Jones released the brakes in the straight and the race was all over. Waihaha Falls bounded clear to score by four and three-quarter lengths.
“He won that really impressively,” Jones said. “I had to go to Plan B and settle one pair further back than I thought, but then I let him cruise around them and he’s put them to the sword. He’s a horse going places.”
From nine starts, Waihaha Falls has now picked up four wins, a placing and A$255,300 in stakes, with the promise of much more still to come.
“The horse is flying, and I don’t think he got out of second gear today,” O’Shea stable representative Alex Maher said. “Onwards and upwards from here, hopefully.”
Waihaha Falls is by Sacred Falls out of the Scaredee Cat mare Mink, who herself was a winner from Lowry’s Hastings stable.
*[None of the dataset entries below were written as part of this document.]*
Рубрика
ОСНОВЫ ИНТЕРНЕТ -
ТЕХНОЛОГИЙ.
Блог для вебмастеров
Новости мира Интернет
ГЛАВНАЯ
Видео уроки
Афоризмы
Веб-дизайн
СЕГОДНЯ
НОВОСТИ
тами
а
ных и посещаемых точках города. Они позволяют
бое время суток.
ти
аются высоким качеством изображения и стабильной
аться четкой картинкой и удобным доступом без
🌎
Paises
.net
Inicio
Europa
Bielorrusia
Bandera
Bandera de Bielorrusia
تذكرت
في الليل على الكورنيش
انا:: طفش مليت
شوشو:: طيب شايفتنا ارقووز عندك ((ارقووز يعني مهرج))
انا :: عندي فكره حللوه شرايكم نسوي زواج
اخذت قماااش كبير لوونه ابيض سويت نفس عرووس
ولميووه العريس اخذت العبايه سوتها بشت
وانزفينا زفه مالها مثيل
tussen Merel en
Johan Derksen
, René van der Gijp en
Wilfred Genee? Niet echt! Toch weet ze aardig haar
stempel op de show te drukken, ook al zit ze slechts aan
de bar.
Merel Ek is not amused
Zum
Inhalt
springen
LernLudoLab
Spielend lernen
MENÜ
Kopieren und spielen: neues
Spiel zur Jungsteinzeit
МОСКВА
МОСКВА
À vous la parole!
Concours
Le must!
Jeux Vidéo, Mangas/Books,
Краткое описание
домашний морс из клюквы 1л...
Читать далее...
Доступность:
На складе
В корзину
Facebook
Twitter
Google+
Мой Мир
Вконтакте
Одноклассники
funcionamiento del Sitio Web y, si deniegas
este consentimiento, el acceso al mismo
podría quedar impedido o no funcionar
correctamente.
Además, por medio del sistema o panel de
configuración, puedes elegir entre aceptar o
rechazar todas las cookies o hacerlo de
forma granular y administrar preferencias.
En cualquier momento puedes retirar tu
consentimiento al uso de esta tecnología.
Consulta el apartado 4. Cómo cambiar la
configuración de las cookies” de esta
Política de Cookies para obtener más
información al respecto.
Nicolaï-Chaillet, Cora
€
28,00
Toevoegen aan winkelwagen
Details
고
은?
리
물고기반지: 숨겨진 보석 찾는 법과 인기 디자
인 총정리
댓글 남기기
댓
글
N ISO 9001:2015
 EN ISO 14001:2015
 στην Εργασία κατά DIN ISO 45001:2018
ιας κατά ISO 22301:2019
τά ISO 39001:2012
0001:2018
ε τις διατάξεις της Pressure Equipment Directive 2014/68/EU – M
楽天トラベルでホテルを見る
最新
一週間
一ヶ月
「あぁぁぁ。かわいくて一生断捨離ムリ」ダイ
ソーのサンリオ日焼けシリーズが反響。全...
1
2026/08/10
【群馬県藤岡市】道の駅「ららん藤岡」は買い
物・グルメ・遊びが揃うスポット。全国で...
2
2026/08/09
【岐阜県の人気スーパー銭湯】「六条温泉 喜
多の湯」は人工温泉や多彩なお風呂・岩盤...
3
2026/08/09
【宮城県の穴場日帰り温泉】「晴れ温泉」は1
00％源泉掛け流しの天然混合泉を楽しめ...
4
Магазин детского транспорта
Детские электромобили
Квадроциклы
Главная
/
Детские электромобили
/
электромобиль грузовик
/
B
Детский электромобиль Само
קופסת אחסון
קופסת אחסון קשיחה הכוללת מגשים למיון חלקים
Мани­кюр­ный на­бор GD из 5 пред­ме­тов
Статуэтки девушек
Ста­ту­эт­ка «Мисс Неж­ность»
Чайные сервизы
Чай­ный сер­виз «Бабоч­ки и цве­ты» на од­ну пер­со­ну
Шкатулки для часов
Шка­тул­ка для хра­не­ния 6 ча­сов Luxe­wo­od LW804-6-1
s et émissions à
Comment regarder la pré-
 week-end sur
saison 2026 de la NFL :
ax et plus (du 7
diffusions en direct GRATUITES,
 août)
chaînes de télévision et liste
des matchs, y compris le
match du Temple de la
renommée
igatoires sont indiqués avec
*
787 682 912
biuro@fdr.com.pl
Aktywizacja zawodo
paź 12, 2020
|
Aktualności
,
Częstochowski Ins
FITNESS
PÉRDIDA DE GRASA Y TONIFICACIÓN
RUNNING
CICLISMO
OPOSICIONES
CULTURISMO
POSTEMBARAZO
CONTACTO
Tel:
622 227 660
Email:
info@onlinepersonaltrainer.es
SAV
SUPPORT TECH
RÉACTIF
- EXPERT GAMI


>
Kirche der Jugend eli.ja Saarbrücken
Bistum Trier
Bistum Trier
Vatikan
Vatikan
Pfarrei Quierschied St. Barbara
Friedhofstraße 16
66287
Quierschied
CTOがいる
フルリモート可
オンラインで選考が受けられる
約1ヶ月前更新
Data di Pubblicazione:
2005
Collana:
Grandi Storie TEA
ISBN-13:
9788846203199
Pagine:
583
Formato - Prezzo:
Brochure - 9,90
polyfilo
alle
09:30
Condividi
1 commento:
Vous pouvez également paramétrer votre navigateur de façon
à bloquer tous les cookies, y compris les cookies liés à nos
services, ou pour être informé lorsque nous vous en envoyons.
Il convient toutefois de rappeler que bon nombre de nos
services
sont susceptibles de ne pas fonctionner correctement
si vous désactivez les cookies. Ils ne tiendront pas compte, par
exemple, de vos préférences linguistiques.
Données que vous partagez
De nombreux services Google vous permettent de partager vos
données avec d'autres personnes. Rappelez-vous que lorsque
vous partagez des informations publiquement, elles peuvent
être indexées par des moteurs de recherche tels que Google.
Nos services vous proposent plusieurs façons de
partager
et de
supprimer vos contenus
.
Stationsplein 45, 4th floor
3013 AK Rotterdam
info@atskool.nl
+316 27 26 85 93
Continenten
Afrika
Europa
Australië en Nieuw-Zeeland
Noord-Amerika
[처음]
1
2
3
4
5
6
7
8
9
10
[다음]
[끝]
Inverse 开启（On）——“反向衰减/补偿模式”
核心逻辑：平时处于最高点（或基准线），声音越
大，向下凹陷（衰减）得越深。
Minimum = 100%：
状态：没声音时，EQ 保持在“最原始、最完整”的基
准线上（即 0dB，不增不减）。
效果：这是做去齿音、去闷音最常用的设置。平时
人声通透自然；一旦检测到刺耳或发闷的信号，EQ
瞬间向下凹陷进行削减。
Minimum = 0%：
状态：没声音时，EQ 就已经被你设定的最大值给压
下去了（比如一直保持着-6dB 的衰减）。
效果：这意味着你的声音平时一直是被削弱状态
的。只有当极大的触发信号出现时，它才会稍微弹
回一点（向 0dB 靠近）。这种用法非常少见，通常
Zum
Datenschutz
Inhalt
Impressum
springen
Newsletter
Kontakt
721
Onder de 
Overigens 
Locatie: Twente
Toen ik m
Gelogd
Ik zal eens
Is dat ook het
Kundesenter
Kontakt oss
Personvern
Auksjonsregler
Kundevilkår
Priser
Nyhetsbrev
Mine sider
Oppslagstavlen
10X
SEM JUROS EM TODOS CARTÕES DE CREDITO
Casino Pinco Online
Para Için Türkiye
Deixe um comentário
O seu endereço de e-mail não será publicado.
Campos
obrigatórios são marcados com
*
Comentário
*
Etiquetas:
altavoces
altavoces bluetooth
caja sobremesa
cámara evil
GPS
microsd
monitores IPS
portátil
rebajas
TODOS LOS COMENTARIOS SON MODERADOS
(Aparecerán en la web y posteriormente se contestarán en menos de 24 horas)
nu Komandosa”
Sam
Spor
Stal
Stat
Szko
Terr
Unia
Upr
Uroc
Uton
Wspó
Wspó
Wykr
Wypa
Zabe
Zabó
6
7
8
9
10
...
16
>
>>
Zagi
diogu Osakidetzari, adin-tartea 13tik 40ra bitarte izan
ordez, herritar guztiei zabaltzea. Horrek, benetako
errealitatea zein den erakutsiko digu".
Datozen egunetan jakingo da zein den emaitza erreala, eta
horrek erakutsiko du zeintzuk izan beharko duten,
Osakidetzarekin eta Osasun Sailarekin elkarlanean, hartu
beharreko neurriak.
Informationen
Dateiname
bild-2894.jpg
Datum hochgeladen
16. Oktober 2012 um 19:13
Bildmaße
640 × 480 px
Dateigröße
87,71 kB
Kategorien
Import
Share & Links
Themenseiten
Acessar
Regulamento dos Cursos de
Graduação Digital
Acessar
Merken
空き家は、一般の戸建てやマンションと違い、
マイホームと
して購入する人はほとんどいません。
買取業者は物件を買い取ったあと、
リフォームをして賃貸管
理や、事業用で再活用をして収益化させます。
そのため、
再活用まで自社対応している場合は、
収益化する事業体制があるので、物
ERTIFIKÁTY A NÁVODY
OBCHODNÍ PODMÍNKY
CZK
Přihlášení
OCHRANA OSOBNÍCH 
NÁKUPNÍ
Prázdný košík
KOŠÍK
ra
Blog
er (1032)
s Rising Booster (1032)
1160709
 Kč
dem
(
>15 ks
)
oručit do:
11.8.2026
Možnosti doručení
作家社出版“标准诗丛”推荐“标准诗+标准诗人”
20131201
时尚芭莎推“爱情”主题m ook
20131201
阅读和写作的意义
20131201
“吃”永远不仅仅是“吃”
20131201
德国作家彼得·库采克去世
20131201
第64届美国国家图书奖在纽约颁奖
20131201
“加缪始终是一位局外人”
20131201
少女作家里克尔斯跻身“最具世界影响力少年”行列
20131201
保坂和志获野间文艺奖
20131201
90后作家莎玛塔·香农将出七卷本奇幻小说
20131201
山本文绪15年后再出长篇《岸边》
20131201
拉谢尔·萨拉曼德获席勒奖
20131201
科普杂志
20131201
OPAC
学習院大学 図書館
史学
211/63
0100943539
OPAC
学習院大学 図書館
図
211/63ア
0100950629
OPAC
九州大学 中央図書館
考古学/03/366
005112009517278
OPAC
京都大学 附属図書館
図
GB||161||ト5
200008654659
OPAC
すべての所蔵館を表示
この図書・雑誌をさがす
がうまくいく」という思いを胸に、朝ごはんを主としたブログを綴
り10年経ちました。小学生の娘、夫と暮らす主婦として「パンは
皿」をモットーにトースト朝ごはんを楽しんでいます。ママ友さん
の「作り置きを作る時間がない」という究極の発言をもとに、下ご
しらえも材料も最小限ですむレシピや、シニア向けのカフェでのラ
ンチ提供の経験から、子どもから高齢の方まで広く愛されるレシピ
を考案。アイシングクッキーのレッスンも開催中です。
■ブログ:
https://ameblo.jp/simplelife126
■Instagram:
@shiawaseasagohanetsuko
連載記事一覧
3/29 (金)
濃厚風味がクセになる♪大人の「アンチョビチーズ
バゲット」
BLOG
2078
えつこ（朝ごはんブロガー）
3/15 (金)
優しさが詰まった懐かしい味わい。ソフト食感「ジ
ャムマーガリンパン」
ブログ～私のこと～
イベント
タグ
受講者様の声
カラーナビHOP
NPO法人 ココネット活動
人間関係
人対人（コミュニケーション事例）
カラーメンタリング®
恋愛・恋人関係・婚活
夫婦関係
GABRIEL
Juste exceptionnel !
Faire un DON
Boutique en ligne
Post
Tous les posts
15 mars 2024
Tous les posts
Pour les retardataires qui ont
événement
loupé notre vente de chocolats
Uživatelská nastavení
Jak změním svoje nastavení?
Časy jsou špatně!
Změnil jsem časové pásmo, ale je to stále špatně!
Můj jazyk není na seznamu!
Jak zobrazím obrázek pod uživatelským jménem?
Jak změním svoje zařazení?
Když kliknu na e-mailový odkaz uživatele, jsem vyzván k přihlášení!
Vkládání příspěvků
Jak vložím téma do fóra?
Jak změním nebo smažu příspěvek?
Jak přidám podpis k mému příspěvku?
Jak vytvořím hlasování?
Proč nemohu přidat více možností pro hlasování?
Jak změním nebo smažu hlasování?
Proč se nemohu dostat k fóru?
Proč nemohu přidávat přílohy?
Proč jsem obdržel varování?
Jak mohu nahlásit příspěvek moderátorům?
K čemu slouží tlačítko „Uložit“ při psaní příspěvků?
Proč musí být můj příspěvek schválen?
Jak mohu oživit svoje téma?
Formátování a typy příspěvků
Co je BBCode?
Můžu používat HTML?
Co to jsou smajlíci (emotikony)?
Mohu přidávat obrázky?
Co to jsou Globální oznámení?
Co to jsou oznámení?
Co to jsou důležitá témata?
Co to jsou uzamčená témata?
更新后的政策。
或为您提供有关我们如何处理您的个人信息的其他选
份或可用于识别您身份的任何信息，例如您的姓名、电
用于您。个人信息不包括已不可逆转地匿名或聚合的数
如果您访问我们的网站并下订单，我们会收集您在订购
She later crossed the Tasman to join O’Shea, for whom she collected another two wins and also finished fourth in the Listed Civic Stakes (1400m) at Rosehill in 2012.
Mink is the dam of two winners from three foals to race, with Waihaha Falls’ half-brother Golden Key a five-time winner in Australia and Macau.
Waihaha Falls was one of two impressive metropolitan winners in Australia on Saturday for former Waikato Stud stallion Sacred Falls, whose three-year-old son Duke Of Hastings scored over 2000m at Caulfield.